In the current study, we found that 83.1% of participants received their first vaccination via the subcutaneous route, aligning with WFH recommendations [2]. This shift towards subcutaneous administration minimises the risk of bleeding compared to intramuscular injections. The fact that 100% of participants received subsequent vaccinations subcutaneously after diagnosis further supports the effectiveness of this approach. Although most vaccines can be administered subcutaneously, some require intramuscular administration. However, PwH should preferably receive vaccines subcutaneously rather than intramuscularly as this is a safer method and does not require infusion of clotting factor as a preventive measure.
It was noted in this study that prior to vaccination, 56.9% of participants received clotting factor replacement, which is a critical prophylactic measure to reduce bleeding risks [10]. The use of factor injections for managing bleeding complications was reported by 13.8% of participants, indicating that factor replacement is a standard practice in addressing post-vaccination bleeding issues. A survey in HTCs in Germany showed the need for standardised vaccination protocols, improved training for healthcare providers, and better patient education to ensure effective and safe vaccination practices for PwH [1]. Our study aligns with existing studies emphasising the safety of subcutaneous vaccination routes in haemophilia people [5]. The low incidence of significant bleeding complications among those who received factor replacement shows the importance of this practice reducing risks associated with immunisation.
Our study indicates the effectiveness of subcutaneous vaccination routes and the role of prophylactic measures in reducing the incidence of bleeding complications. Healthcare professionals should continue to emphasise these practices to enhance safety. Additionally, the findings advocate for continued education and training for healthcare professionals on the importance of appropriate vaccination routes and timely prophylactic measures.
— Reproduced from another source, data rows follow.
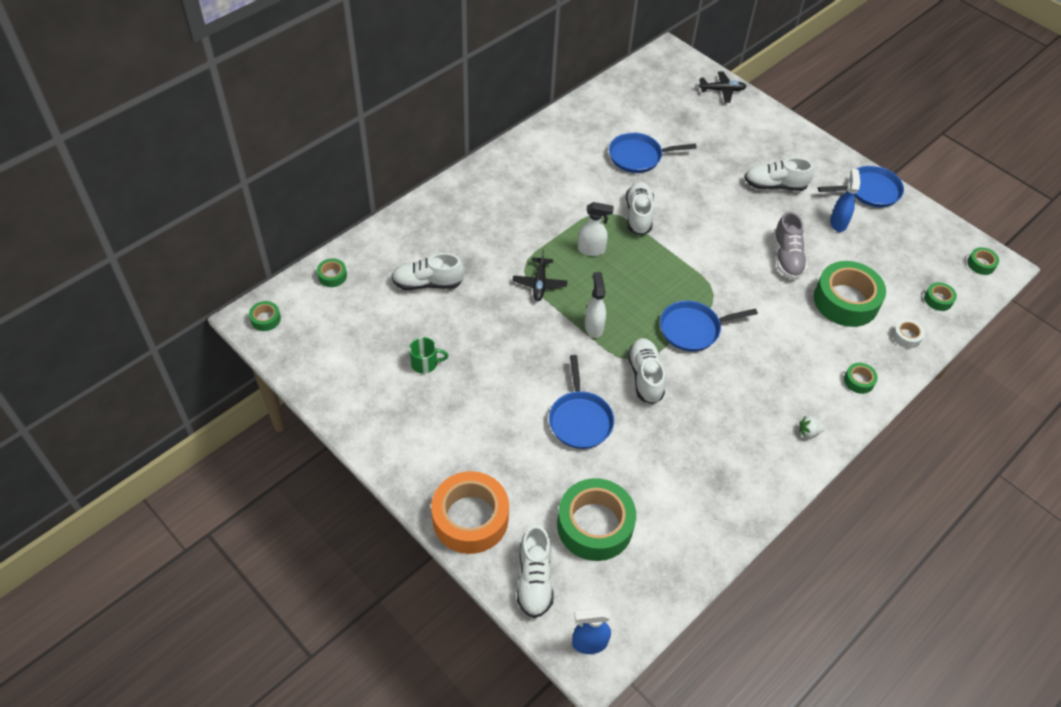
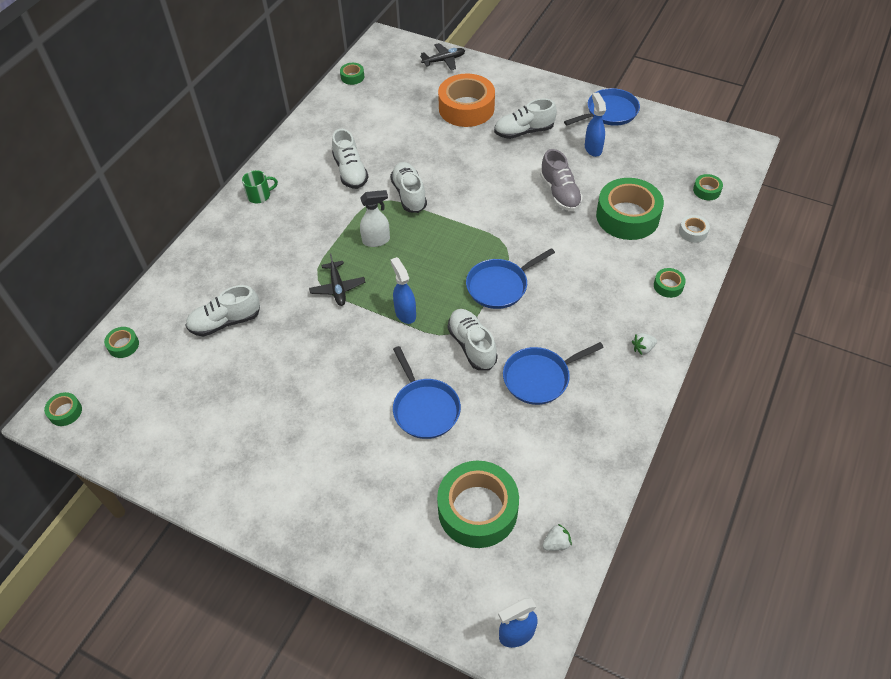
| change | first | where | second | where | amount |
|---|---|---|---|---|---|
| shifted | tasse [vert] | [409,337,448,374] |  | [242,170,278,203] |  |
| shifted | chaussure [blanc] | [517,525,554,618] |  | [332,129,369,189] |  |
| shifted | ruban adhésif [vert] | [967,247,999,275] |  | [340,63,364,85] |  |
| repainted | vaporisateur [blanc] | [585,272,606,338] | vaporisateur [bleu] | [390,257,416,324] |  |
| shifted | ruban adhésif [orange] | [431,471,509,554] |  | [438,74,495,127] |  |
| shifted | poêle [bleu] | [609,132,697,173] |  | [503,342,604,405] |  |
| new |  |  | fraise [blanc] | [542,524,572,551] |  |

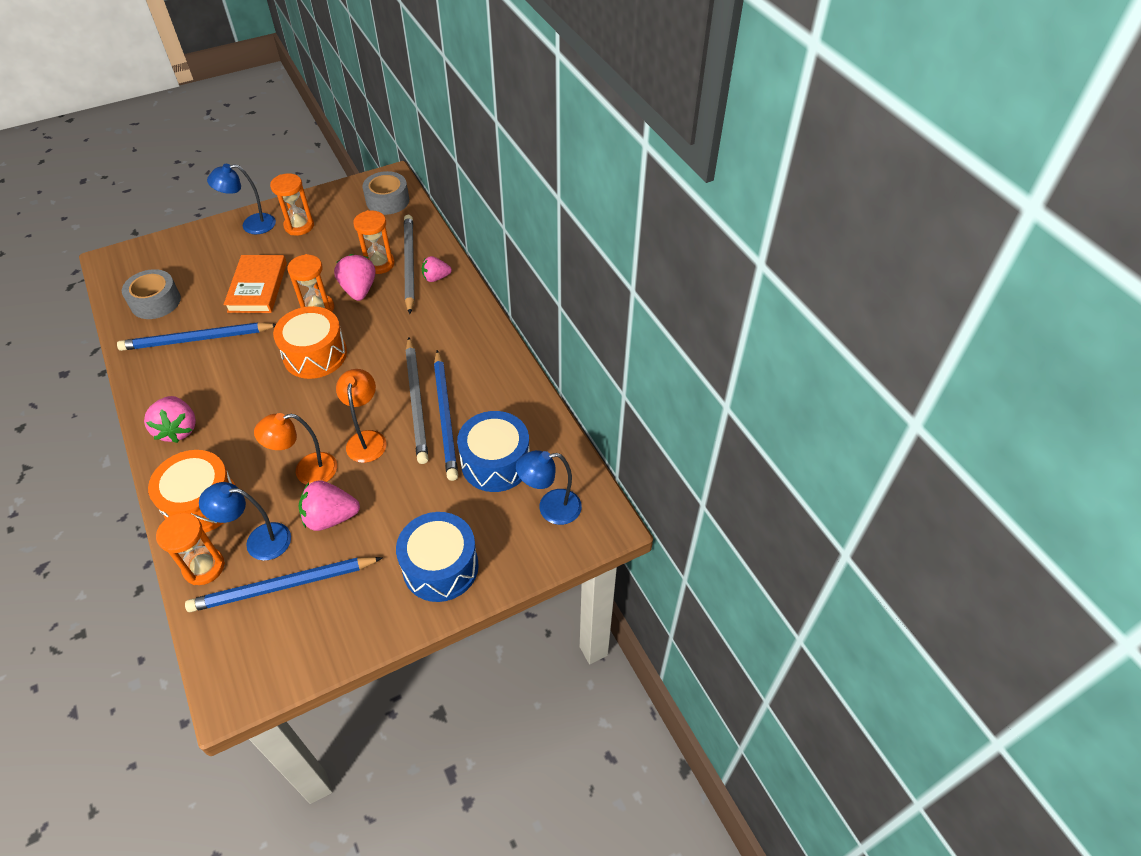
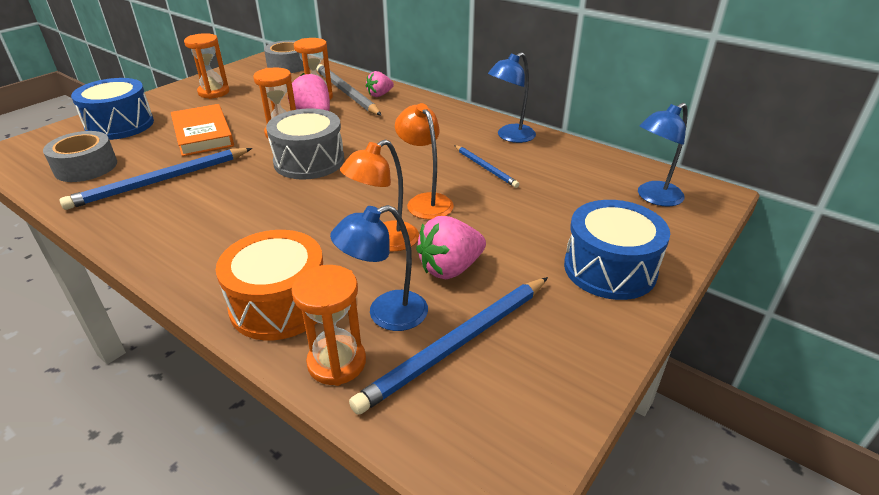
| change | first | where | second | where | amount |
|---|---|---|---|---|---|
| shifted | tambour [bleu] | [457,411,530,492] |  | [71,78,154,140] |  |
| repainted | tambour [orange] | [273,306,347,379] | tambour [gris] | [266,108,344,180] |  |
| scaled | crayon [bleu] | [434,350,458,481] |  | [454,145,519,188] | x0.56 |
| shifted | lampe [bleu] | [207,164,276,234] |  | [488,52,536,143] |  |
| gone | fraise [rose] | [144,396,196,443] |  |  |  |
| gone | crayon [gris] | [405,337,428,464] |  |  |  |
The study findings reflect the successful implementation of recommended practices and highlight the importance of ongoing vigilance and adaptation of clinical protocols to ensure the safety and well-being of PwH. Parental attitudes and knowledge towards vaccination is likely to increase the uptake of childhood vaccination. Vaccine information for the parents should focus on vaccine safety and engage communities to increase and sustain the uptake of childhood vaccines.
This study has several limitations, primarily its retrospective design, which may affect the accuracy and completeness of the data. This is especially relevant for vaccination, as it is often administered by a child’s primary care provider. Additionally, information on the frequency of factor product administration before intramuscular vaccination, specifically to prevent haematoma formation, was not available. The small sample size further limits the generalisability of the findings.
Our study demonstrates that the incidence of bleeding complications following immunisation in PwH can be effectively managed through careful selection of vaccination routes and the use of prophylactic measures. The predominant use of the subcutaneous route and pre-vaccination clotting factor replacement therapy have proven to be effective in minimising bleeding risks in PwH in this clinic and is confirmed in other studies. Future research could further explore long-term outcomes of these practices and seek to refine protocols based on evolving clinical evidence.